◆ REQUIRED ACTION: In the passage on raising children, turn the paragraph that starts "America’s development as a multicultural nation" into a brief list that keeps its main facts.

◆ TEXT PASSAGE:
▼▼▼
America’s development as a multicultural nation accepts the reality that this parental modeling will not be shaped identically in each household. Three institutions of society work to create commonality: the public school with its emphasis on “appropriate” conduct, the church that brings together belief and behavior, and the electronic news media with its comments on events transpiring within the local community.

Families tend to raise their children almost exactly the way their parents raised them. Evident love enriched the building blocks; regular physical punishment or humiliation diminished both the child and the parent. Both relationship styles become enmeshed within memories for future generations.

I suspect that no home can be labeled perfect, but the home in which my brother and I lived must have been close. My Salvation Army officer parents had lost a son when he was 18 months old. Protecting children seemed uppermost in their minds. With World War II winding down, my father left officership and we returned to Los Angeles where I have lived the past 70 or so years and attended the same corps even though it has had five different names.
▲▲▲
◆ DATA BLOCK:
▼▼▼
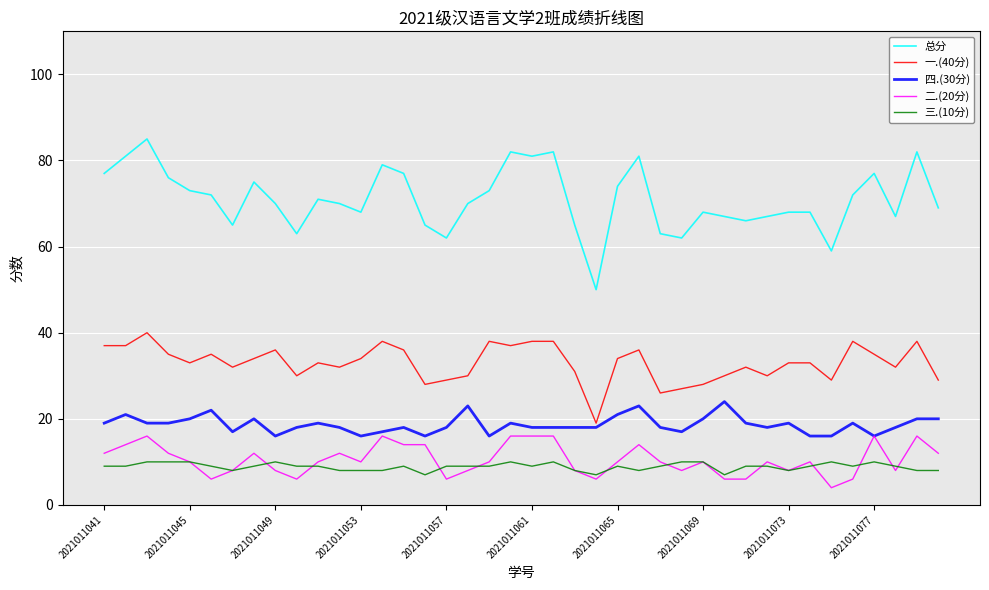

True or false: 四.(30分) and 总分 cross at least once.

False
▲▲▲
◆ WRITTEN ANSWER:
- As a multicultural nation, America accepts that parental modeling will not be shaped identically in each household.
- Three institutions of society work to create commonality:
  - the public school, with its emphasis on "appropriate" conduct
  - the church, which brings together belief and behavior
  - the electronic news media, with its comments on events in the local community